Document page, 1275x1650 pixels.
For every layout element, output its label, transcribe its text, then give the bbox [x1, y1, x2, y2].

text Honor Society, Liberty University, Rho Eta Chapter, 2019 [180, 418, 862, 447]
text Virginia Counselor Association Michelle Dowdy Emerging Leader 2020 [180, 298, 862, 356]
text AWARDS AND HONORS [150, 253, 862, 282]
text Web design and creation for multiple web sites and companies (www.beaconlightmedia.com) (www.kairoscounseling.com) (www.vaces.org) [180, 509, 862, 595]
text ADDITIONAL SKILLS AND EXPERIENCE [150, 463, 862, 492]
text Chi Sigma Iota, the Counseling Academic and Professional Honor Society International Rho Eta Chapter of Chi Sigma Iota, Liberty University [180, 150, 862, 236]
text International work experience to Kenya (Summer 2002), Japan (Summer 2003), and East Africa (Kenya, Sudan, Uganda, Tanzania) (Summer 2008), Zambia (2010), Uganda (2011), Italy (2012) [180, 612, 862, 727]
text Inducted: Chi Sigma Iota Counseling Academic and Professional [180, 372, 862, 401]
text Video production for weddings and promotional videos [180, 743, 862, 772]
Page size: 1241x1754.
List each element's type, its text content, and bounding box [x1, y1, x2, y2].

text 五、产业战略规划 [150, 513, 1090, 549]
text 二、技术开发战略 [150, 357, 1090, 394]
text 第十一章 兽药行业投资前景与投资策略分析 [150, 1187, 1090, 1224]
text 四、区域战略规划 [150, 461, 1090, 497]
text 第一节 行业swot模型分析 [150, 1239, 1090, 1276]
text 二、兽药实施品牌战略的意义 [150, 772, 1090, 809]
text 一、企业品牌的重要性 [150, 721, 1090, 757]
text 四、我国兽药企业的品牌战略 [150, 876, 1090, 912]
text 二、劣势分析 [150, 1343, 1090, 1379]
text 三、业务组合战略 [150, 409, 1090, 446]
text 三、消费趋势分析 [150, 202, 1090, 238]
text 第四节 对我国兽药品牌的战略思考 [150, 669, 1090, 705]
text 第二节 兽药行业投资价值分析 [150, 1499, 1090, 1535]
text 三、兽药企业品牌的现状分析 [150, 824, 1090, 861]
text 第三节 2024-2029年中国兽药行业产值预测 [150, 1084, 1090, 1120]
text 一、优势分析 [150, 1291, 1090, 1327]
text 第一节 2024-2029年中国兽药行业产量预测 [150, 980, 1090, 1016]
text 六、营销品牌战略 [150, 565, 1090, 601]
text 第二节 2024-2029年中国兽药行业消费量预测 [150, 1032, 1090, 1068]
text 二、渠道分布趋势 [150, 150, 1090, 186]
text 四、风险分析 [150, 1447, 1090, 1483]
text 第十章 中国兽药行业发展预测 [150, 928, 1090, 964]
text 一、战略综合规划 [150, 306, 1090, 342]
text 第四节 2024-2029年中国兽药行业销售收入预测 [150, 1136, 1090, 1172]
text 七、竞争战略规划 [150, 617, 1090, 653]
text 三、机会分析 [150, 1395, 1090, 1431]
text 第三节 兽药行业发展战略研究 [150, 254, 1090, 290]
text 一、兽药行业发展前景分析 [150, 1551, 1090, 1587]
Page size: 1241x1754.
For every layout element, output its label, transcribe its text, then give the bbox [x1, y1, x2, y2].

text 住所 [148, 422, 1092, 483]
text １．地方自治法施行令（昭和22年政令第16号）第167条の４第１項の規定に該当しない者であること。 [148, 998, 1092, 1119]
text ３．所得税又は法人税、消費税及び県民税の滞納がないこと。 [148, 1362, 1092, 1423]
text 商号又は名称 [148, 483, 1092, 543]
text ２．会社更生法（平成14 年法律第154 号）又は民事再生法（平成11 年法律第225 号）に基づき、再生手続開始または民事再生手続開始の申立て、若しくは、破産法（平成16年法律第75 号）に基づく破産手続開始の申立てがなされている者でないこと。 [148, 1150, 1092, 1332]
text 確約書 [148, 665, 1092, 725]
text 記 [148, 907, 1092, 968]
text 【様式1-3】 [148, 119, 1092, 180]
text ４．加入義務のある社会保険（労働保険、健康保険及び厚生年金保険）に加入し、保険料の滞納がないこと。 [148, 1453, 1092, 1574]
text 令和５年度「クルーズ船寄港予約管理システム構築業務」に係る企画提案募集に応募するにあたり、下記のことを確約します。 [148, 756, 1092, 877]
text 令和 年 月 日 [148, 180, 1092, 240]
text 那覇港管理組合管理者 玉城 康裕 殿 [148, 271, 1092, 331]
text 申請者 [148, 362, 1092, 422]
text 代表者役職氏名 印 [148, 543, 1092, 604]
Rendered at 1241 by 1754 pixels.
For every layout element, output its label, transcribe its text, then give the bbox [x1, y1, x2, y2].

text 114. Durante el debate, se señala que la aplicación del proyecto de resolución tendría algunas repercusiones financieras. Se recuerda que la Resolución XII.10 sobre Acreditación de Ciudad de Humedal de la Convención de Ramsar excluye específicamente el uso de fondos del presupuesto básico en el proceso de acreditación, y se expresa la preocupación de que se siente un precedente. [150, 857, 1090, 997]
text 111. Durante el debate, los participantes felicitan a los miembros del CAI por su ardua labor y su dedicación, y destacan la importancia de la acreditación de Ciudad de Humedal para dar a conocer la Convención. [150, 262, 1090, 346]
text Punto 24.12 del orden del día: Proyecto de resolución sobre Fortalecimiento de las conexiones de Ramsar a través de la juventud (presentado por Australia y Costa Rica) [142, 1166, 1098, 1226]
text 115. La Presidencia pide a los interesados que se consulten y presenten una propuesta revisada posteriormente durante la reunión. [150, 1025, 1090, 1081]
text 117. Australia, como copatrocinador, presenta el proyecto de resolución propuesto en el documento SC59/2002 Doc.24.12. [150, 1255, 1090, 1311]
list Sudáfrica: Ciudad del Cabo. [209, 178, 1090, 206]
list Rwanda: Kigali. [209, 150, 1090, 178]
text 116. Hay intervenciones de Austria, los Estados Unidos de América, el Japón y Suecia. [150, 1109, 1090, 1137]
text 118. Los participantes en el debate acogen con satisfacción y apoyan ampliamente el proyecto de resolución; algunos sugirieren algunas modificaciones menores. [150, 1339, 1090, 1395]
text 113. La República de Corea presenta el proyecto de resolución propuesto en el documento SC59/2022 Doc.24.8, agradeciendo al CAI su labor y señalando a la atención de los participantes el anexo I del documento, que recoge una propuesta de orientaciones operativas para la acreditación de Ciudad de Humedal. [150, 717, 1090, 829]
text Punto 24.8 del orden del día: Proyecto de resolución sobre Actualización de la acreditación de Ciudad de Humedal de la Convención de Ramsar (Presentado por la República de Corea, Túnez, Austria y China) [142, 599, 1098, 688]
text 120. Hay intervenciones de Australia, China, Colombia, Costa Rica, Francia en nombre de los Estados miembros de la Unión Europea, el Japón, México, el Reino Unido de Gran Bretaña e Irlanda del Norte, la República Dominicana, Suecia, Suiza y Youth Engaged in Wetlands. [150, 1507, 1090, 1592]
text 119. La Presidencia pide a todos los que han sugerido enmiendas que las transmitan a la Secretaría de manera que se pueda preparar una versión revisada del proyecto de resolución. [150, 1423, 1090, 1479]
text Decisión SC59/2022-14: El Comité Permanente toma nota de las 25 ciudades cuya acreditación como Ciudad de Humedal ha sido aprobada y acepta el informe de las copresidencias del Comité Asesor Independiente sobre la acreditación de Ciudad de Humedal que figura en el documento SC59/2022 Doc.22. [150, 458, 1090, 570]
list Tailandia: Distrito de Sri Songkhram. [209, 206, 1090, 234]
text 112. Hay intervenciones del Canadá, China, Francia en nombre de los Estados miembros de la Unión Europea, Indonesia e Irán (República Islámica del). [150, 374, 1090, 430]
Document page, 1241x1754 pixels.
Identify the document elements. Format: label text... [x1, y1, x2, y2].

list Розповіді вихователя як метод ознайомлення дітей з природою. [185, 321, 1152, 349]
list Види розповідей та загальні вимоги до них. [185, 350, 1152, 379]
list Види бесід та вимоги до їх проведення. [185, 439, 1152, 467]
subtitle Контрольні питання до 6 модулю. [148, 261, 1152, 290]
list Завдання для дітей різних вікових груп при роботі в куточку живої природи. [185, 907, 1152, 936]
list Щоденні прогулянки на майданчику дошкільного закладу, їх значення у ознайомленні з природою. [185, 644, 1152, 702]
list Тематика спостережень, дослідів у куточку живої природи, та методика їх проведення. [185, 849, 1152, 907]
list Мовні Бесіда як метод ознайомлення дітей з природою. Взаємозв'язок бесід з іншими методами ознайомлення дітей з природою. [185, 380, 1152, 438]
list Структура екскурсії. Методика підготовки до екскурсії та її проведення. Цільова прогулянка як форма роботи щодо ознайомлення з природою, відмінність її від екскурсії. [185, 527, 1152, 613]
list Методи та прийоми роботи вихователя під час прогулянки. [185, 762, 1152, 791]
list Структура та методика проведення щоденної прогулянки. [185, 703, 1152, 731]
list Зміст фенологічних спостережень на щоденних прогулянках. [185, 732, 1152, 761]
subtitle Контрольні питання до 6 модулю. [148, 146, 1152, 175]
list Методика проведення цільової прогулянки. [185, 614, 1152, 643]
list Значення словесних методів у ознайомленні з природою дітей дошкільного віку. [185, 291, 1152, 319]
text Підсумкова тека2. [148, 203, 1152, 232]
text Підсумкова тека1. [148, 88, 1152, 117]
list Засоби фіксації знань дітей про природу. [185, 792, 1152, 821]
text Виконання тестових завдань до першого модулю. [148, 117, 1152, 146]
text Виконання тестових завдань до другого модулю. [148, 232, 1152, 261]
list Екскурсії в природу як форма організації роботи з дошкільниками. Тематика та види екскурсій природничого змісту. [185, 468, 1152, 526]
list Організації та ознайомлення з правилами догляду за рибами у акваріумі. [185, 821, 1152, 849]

— TASK STATEMENT —
All lines in the entries above that include "природу" should be found and copied.

— RESULT —
list Засоби фіксації знань дітей про природу. [185, 792, 1152, 821]
list Екскурсії в природу як форма організації роботи з дошкільниками. Тематика та види екскурсій природничого змісту. [185, 468, 1152, 526]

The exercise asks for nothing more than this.